Fighting the good fight on policy
Obtaining a restraining order can be challenging, according to Gundrum.
“The court doesn’t like to issue restraining orders based on fear,” she said. But there are several state statutes around domestic violence that include the words “imminent fear” in them, she added.
Another issue is that Vermont’s relief from abuse orders do not address emotional and psychological abuse. That’s why Gundrum has been working with Chittenden 7-4 representative Maida Townsend (D-South Burlington) over the last four years to improve them.
“They need to change,” Gundrum said. “Vermont does not recognize psychological and emotional abuse and they need to because it’s a huge part of what happens with domestic violence.”
Townsend has focused on relief from abuse orders, introducing legislation that includes psychological and emotional abuse as factors to be considered for protection orders.
Those terms appear in domestic violence information from the Vermont Department of Health and local organizations like HOPE Works and Steps to End Domestic Violence, she said.
Townsend’s legislation remains live going into the second year of the biennium, and she and the 21 co-signers are hopeful it will be adopted.
“It was my conversations with Gretchen that got me focused on this in the first place,” Townsend said. “It’s thanks to her giving me a real-life view of domestic violence issues as opposed to an intellectual view.”
Arguments against including psychological and emotional abuse in the statutes come from concerns that those terms lend themselves to “he-said-she-said” cases, or that including them in the statute will enable “tons” of cases to be added to court dockets, Townsend said.
“Just because it causes more cases to come before the court doesn’t mean it should be legal,” she said, adding, “just because you can’t see physical damage … doesn’t make it any less painful and traumatic.”
Gundrum didn’t talk to anyone about her abusive partner while the abuse was happening.
“When you’re in that type of environment, you don’t necessarily tell people what’s going on behind closed doors,” she said.
“There’s still that stigmatized piece with abuse … it’s happening behind closed doors, and as long as it’s not happening in your home, it’s none of your business,” Gundrum said.
But, she added, the reality of domestic abuse is that it’s the entire community’s business.
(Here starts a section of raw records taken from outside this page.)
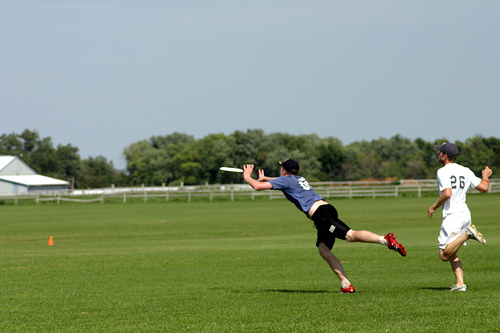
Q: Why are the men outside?
A: Playing frisbee.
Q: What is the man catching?
A: A frisbee.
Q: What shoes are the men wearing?
A: Cleats.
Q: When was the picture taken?
A: In the daytime.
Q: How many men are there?
A: Two.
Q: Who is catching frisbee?
A: Man in blue shirt.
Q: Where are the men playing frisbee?
A: On a field.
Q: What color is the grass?
A: Green.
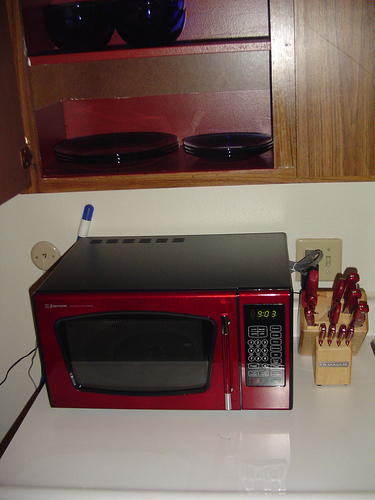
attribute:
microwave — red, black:
[30, 235, 293, 411]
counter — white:
[2, 339, 371, 496]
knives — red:
[305, 267, 367, 345]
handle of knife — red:
[351, 306, 369, 329]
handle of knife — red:
[332, 302, 342, 329]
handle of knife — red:
[332, 275, 345, 308]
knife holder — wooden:
[301, 291, 368, 386]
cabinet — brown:
[0, 1, 373, 194]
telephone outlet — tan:
[31, 241, 59, 271]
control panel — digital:
[248, 323, 282, 379]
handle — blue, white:
[78, 206, 92, 242]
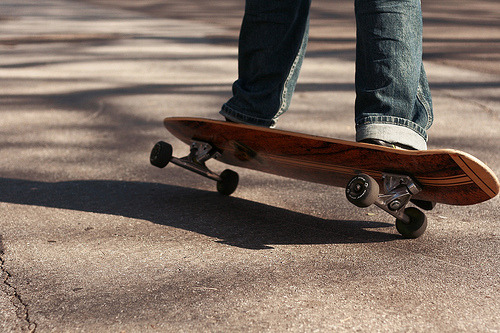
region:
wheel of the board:
[333, 163, 391, 210]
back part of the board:
[442, 144, 497, 202]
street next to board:
[117, 234, 217, 303]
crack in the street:
[0, 256, 65, 313]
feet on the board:
[211, 93, 434, 133]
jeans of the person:
[205, 9, 435, 87]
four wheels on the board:
[132, 143, 438, 251]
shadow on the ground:
[58, 51, 135, 107]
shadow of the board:
[134, 200, 253, 235]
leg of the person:
[201, 18, 325, 98]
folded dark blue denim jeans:
[366, 6, 430, 123]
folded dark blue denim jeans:
[347, 37, 434, 153]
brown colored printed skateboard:
[219, 117, 413, 208]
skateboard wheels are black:
[148, 133, 178, 171]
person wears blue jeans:
[230, 3, 465, 124]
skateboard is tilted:
[181, 103, 438, 222]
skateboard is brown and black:
[178, 114, 477, 206]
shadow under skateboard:
[6, 129, 341, 274]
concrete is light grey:
[71, 175, 217, 326]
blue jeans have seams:
[284, 16, 309, 112]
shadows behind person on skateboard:
[255, 0, 450, 100]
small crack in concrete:
[0, 253, 48, 323]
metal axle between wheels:
[167, 133, 237, 228]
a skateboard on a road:
[140, 102, 495, 238]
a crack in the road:
[1, 239, 51, 331]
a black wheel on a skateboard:
[342, 170, 373, 201]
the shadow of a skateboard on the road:
[5, 169, 392, 255]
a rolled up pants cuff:
[348, 110, 437, 148]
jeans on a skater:
[217, 0, 445, 144]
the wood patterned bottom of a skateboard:
[164, 110, 497, 209]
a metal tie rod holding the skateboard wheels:
[173, 140, 219, 184]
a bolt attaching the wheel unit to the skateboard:
[388, 195, 405, 212]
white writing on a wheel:
[345, 174, 371, 200]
She gave the example of children in a home where there is domestic abuse. Those children witness abuse and then go to school, where they carry that trauma with them. It can manifest in their behavior, Gundrum said.
She hopes the community forum attendees will be inspired to discuss the statutes with their local representatives.
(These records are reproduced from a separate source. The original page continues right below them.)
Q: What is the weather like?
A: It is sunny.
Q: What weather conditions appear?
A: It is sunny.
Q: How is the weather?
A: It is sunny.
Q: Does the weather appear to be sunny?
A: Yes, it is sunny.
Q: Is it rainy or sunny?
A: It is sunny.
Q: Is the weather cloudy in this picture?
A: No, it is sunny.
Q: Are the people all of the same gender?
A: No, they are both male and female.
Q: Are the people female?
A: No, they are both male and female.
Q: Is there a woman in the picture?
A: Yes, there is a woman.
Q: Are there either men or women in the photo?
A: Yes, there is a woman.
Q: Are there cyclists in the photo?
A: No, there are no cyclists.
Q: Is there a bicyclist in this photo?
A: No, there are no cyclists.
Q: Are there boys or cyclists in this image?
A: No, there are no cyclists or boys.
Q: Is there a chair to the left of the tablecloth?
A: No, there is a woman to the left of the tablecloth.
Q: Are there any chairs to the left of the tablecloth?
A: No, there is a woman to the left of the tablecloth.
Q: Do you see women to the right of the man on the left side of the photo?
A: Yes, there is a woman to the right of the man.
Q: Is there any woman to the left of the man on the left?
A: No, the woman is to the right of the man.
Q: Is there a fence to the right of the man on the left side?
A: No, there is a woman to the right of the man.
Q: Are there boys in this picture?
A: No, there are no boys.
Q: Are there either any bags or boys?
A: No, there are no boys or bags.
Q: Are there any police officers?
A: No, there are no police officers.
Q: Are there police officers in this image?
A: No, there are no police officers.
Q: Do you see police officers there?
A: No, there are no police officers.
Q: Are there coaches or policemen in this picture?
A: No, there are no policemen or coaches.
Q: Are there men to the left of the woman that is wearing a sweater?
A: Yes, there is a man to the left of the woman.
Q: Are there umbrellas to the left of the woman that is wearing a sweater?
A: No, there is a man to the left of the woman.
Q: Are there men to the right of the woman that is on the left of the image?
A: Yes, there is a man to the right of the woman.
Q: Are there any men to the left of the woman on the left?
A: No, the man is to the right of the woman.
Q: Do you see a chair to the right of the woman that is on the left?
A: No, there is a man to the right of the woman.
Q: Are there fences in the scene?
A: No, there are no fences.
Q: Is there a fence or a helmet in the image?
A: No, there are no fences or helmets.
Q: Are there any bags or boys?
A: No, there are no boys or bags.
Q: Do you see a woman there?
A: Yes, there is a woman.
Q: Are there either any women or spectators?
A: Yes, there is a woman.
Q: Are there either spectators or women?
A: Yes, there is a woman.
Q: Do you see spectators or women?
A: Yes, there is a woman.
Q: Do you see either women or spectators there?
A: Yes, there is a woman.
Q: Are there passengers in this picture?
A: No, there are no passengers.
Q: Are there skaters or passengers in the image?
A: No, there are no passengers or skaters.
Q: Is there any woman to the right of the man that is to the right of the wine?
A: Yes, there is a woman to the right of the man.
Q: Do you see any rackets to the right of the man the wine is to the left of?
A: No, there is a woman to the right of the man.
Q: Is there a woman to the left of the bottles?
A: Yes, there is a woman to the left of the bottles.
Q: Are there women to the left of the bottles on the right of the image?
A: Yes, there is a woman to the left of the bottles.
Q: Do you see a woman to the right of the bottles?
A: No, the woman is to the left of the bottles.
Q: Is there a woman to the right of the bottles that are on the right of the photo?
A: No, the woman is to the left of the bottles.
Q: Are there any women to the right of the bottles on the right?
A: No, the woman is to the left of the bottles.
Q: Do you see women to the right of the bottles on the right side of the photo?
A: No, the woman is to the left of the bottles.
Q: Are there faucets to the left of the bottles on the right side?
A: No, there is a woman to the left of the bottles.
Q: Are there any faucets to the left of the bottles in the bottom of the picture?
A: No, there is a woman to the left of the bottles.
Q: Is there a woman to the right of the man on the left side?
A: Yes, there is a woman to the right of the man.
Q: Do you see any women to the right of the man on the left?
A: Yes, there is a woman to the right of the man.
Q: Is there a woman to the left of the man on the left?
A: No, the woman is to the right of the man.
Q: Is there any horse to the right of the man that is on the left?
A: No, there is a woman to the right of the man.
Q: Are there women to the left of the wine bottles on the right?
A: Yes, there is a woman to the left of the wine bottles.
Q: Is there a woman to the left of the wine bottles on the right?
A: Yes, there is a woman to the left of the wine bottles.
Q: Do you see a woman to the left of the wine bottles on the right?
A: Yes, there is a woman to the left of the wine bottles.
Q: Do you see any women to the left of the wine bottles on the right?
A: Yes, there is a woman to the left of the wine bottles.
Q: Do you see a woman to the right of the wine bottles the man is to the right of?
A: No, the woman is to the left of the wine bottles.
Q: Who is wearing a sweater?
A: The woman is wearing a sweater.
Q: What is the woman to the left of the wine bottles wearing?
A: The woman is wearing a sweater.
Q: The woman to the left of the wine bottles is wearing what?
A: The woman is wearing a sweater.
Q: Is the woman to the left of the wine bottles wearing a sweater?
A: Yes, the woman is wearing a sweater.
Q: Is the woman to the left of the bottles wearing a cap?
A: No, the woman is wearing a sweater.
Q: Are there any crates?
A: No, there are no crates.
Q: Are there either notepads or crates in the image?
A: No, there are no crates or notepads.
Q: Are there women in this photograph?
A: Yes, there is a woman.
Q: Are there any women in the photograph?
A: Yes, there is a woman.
“Everybody should know violence, abuse of any type, should not be tolerated,” Gundrum said. “It’s not okay.”
The first of two domestic violence awareness community forums will be held Thursday, Oct. 10, at 5:30 p.m. in the Frederick H. Tuttle Middle School Cafeteria. It will begin with a community dinner followed by discussion. A second forum will be held at the same time and location on Wednesday, Oct. 30.